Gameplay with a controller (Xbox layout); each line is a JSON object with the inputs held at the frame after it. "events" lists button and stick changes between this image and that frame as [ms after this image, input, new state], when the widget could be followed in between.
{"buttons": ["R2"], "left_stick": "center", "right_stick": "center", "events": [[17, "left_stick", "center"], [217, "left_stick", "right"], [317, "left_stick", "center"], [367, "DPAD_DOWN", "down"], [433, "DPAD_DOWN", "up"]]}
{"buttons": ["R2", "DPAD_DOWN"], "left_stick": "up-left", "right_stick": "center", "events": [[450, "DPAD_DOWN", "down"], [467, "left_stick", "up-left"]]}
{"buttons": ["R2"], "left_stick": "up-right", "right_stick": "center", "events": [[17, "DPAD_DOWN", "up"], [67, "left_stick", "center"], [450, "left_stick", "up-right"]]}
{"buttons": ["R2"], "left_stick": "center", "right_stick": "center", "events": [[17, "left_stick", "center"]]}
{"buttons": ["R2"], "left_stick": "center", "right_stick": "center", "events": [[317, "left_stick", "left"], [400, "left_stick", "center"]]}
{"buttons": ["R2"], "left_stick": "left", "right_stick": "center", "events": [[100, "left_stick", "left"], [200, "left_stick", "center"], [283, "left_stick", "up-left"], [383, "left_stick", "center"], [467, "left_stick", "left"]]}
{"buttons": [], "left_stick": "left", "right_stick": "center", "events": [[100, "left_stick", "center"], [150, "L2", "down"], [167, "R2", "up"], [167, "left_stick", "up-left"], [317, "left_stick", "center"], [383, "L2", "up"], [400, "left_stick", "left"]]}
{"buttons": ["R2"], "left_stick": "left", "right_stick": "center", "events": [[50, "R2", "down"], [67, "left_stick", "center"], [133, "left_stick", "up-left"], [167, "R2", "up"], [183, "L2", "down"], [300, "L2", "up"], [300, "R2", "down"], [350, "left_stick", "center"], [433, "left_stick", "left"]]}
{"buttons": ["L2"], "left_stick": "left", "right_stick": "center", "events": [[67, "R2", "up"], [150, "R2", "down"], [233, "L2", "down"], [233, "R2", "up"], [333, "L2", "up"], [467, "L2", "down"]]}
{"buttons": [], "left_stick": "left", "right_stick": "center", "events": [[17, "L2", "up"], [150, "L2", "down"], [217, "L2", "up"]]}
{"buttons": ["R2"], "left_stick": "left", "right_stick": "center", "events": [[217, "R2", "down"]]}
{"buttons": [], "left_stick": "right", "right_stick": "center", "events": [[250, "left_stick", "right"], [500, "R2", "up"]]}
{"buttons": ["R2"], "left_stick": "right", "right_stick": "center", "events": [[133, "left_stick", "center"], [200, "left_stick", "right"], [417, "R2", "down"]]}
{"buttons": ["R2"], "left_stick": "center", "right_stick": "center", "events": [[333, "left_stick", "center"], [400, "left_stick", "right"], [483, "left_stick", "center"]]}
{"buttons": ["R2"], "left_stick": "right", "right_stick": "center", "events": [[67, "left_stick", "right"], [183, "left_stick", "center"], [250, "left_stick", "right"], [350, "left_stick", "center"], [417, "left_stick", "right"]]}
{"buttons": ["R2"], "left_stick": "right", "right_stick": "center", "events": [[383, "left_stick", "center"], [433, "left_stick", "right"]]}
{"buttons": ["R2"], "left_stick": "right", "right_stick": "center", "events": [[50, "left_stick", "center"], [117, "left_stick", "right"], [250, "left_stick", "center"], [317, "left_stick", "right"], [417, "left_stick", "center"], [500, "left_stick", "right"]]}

※

**ABOUT THIS EXERCISE:** An exact transcription of all the records is needed.

**RESULT:**
Gameplay with a controller (Xbox layout); each line is a JSON object with the inputs held at the frame after it. "events" lists button and stick changes between this image and that frame as [ms after this image, input, new state], when the widget could be followed in between.
{"buttons": ["R2"], "left_stick": "center", "right_stick": "center", "events": [[17, "left_stick", "center"], [217, "left_stick", "right"], [317, "left_stick", "center"], [367, "DPAD_DOWN", "down"], [433, "DPAD_DOWN", "up"]]}
{"buttons": ["R2", "DPAD_DOWN"], "left_stick": "up-left", "right_stick": "center", "events": [[450, "DPAD_DOWN", "down"], [467, "left_stick", "up-left"]]}
{"buttons": ["R2"], "left_stick": "up-right", "right_stick": "center", "events": [[17, "DPAD_DOWN", "up"], [67, "left_stick", "center"], [450, "left_stick", "up-right"]]}
{"buttons": ["R2"], "left_stick": "center", "right_stick": "center", "events": [[17, "left_stick", "center"]]}
{"buttons": ["R2"], "left_stick": "center", "right_stick": "center", "events": [[317, "left_stick", "left"], [400, "left_stick", "center"]]}
{"buttons": ["R2"], "left_stick": "left", "right_stick": "center", "events": [[100, "left_stick", "left"], [200, "left_stick", "center"], [283, "left_stick", "up-left"], [383, "left_stick", "center"], [467, "left_stick", "left"]]}
{"buttons": [], "left_stick": "left", "right_stick": "center", "events": [[100, "left_stick", "center"], [150, "L2", "down"], [167, "R2", "up"], [167, "left_stick", "up-left"], [317, "left_stick", "center"], [383, "L2", "up"], [400, "left_stick", "left"]]}
{"buttons": ["R2"], "left_stick": "left", "right_stick": "center", "events": [[50, "R2", "down"], [67, "left_stick", "center"], [133, "left_stick", "up-left"], [167, "R2", "up"], [183, "L2", "down"], [300, "L2", "up"], [300, "R2", "down"], [350, "left_stick", "center"], [433, "left_stick", "left"]]}
{"buttons": ["L2"], "left_stick": "left", "right_stick": "center", "events": [[67, "R2", "up"], [150, "R2", "down"], [233, "L2", "down"], [233, "R2", "up"], [333, "L2", "up"], [467, "L2", "down"]]}
{"buttons": [], "left_stick": "left", "right_stick": "center", "events": [[17, "L2", "up"], [150, "L2", "down"], [217, "L2", "up"]]}
{"buttons": ["R2"], "left_stick": "left", "right_stick": "center", "events": [[217, "R2", "down"]]}
{"buttons": [], "left_stick": "right", "right_stick": "center", "events": [[250, "left_stick", "right"], [500, "R2", "up"]]}
{"buttons": ["R2"], "left_stick": "right", "right_stick": "center", "events": [[133, "left_stick", "center"], [200, "left_stick", "right"], [417, "R2", "down"]]}
{"buttons": ["R2"], "left_stick": "center", "right_stick": "center", "events": [[333, "left_stick", "center"], [400, "left_stick", "right"], [483, "left_stick", "center"]]}
{"buttons": ["R2"], "left_stick": "right", "right_stick": "center", "events": [[67, "left_stick", "right"], [183, "left_stick", "center"], [250, "left_stick", "right"], [350, "left_stick", "center"], [417, "left_stick", "right"]]}
{"buttons": ["R2"], "left_stick": "right", "right_stick": "center", "events": [[383, "left_stick", "center"], [433, "left_stick", "right"]]}
{"buttons": ["R2"], "left_stick": "right", "right_stick": "center", "events": [[50, "left_stick", "center"], [117, "left_stick", "right"], [250, "left_stick", "center"], [317, "left_stick", "right"], [417, "left_stick", "center"], [500, "left_stick", "right"]]}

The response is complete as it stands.